And then, as soon I could open my mouth enough to swallow coffee, I met with my friend curator Roberto D’Onorio at our usual joint Caffè Nea in Piazza Bellini, the artsy area of Naples. We sat in one of the colourful design tables, in a stark, beautiful contrast with the baroque courtyard, surrounded by lavish Neapolitan decadence all around us. We talked for three hours about contemporary art, Rudolf Steiner, our sentimental lives, Turkey, geopolitical equilibriums, “il popolo”, the spirit of the times, future plans. As always, we got each other in our weirdness, relativism, fluidity of thought, willingness to take selfies. I then took the aliscafo back to Sorrento and he took the train back to Rome. “Three hours trip just to reassure each other on the fact that everything is fine with us. We are not at all disengaged relativists indulging in mental masturbation. We are ok and actually doing important, important work.” Ah! With Roberto it is always an aesthetic living!
I know all this harmony and joy are fleeting and ephemeral. Turbulent times will come, or not even that. Even in times of peace it is so easy to be disconnected from what you are doing, and start feeling alienated and purposeless. An opposite state of mind and being from joy is actually at arm’s length. To remain in the state of grace I’m currently in, needs constant exercise. It’s way too easy to slip out from it.

> **Prompt 1**:
Repeat the portion of the Naples café passage between "I know all this" and "out from it.", inclusive.
> **Prompt 2**:
Pick up the Naples café passage after its final sentence and keep writing the next part.

> **Records provided**:
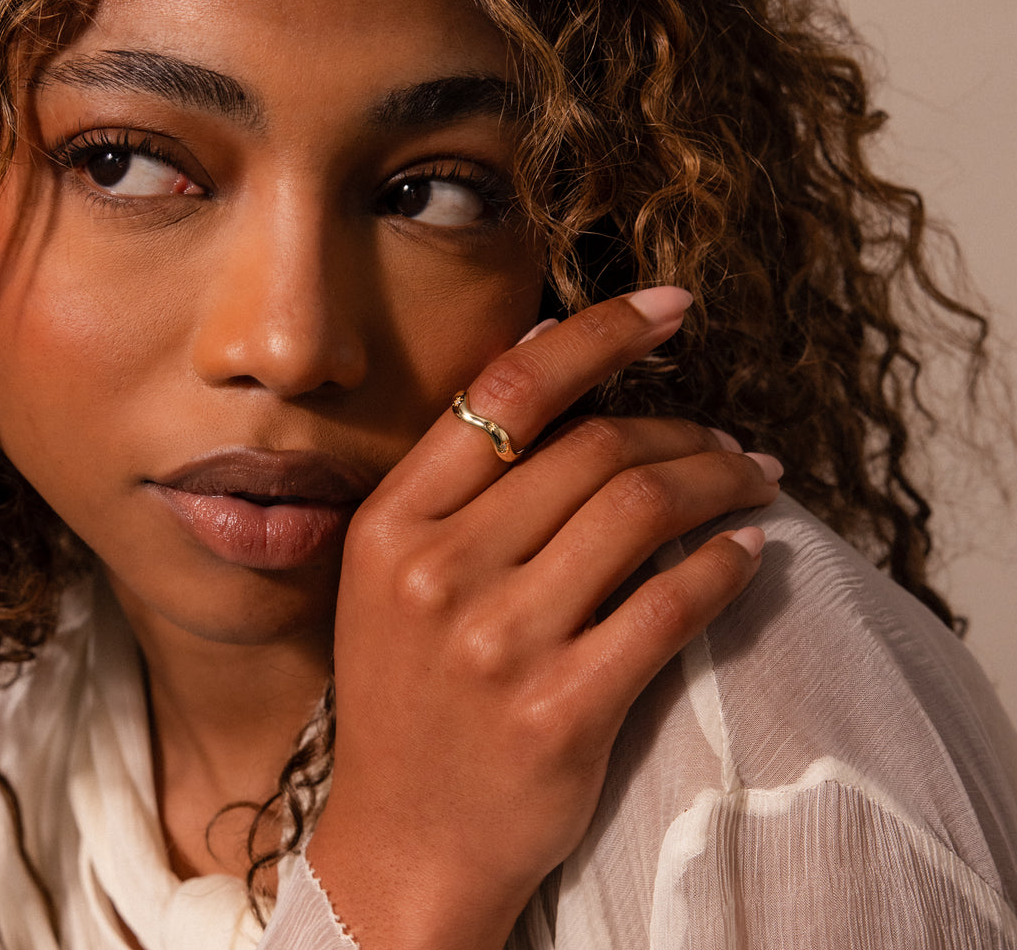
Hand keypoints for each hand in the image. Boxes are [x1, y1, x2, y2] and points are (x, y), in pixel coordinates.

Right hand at [308, 289, 780, 949]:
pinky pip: (673, 606)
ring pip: (644, 512)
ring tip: (756, 481)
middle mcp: (439, 573)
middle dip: (685, 429)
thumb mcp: (395, 575)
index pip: (507, 394)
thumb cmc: (409, 698)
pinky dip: (728, 565)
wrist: (406, 843)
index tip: (670, 307)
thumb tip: (539, 349)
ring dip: (722, 483)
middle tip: (731, 442)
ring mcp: (499, 644)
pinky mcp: (562, 710)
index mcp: (392, 524)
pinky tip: (752, 553)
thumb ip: (460, 474)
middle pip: (595, 449)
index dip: (598, 333)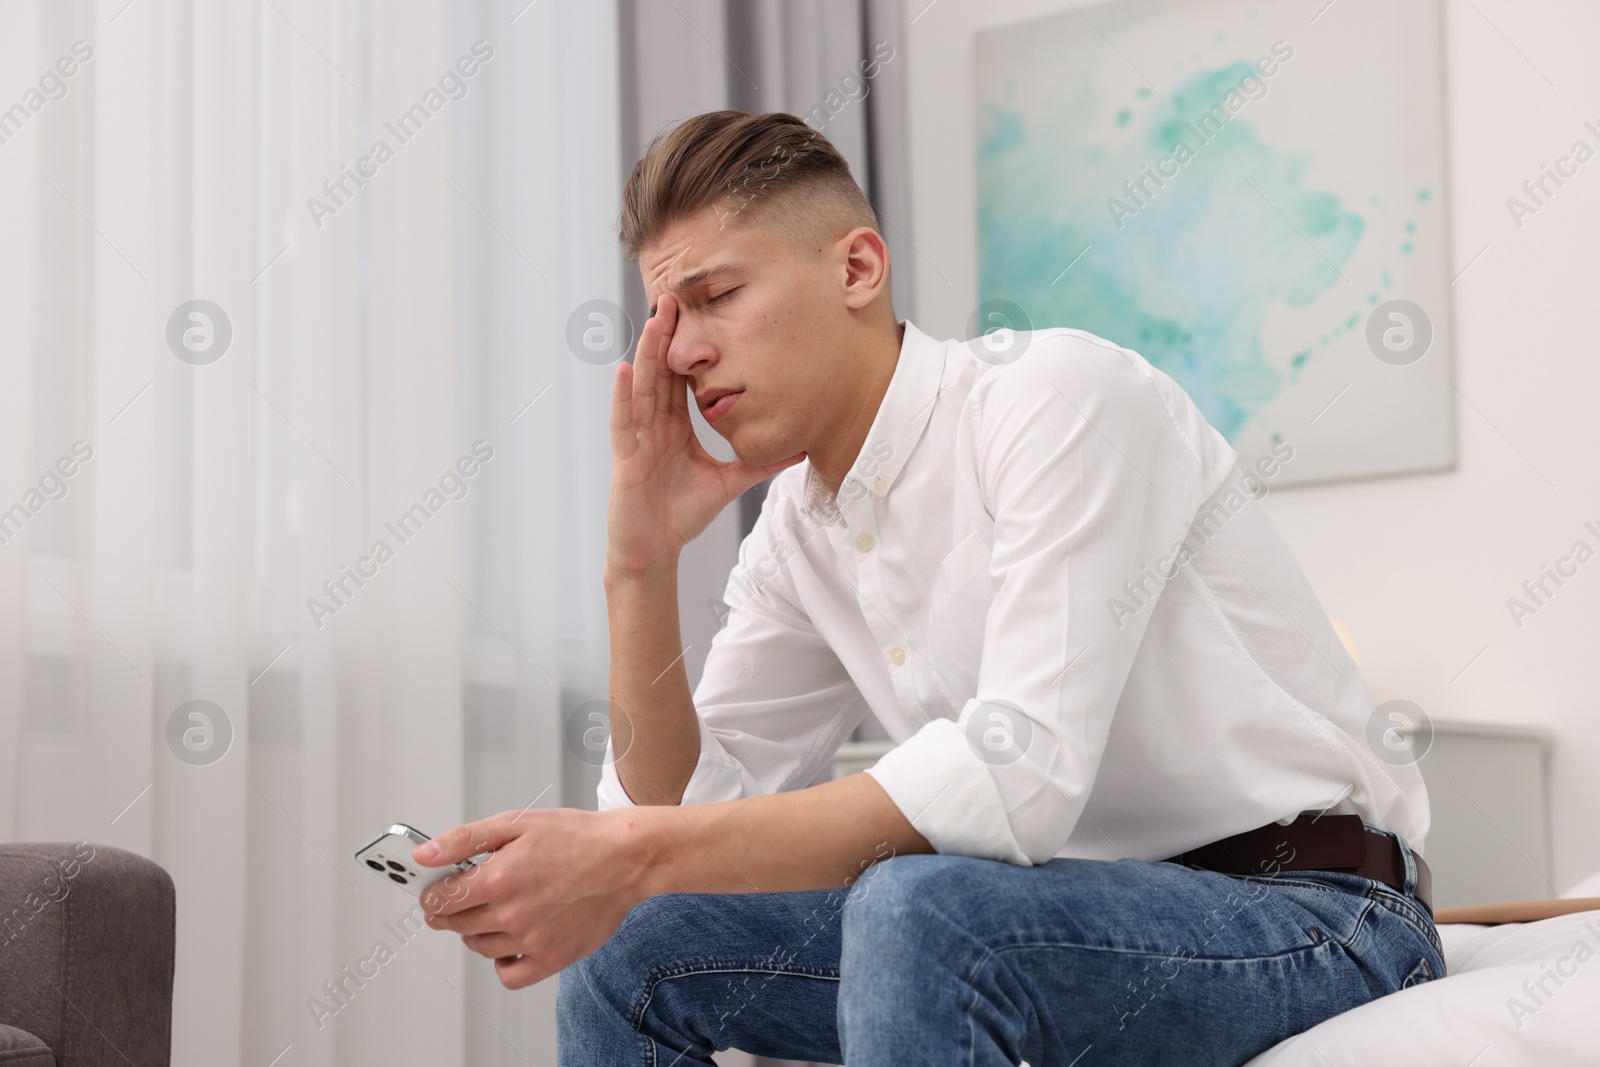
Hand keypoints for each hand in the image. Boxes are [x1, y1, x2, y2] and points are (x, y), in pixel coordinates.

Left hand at [413, 807, 649, 988]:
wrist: (625, 858)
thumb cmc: (575, 837)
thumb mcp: (516, 823)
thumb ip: (464, 840)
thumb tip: (424, 855)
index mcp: (500, 877)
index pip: (440, 900)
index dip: (431, 893)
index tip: (433, 889)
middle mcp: (513, 914)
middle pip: (456, 924)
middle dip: (450, 910)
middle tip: (463, 896)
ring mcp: (532, 940)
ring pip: (479, 946)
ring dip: (475, 930)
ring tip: (494, 909)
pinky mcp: (552, 958)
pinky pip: (508, 975)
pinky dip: (502, 962)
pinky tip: (509, 940)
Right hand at [606, 292, 802, 577]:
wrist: (654, 550)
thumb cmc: (681, 514)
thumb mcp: (728, 482)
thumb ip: (759, 464)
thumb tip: (797, 450)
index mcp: (674, 427)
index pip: (680, 379)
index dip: (688, 349)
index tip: (699, 314)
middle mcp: (653, 425)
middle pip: (659, 372)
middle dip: (666, 336)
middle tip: (674, 296)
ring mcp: (637, 438)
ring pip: (642, 387)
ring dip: (647, 353)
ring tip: (655, 319)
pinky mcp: (624, 456)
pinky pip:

> **Answer section 1**:
I know all this harmony and joy are fleeting and ephemeral. Turbulent times will come, or not even that. Even in times of peace it is so easy to be disconnected from what you are doing, and start feeling alienated and purposeless. An opposite state of mind and being from joy is actually at arm’s length. To remain in the state of grace I’m currently in, needs constant exercise. It’s way too easy to slip out from it.

> **Answer section 2**:
But I’m reassured that having experienced sheer beauty, I will know how this feels like. I have plenty of memories of happiness, and these can’t be ever taken away from me (unless they put me in some Wolverine-kind of Weapon X program). I have experienced the quiet splendour of the 5pm sun lighting up the green leaves, like a set design, the burned leaves looking like Jupiter to Danae, the sheer joy of my long long walks in the countryside. I have happily laid in dinghy on a windy, stormy day, belonging to my surrounding, being in love with what is present and abandoned to the desire of what is absent. Continually transforming lingering desires into stories, into images, thorn between Apollo and Dyonisus. Viva la mistificazione! Having the time and the space to do that is a privilege.
Beautiful memories, harmonious present, uncertain future, and yet exciting in my mind, knowing I’m building my armour by researching, learning, understanding, doing. Balancing input and output, expanding and integrating the life of the mind and the life of the body. I find this is a beautiful way to live. And I’m in it. All in it.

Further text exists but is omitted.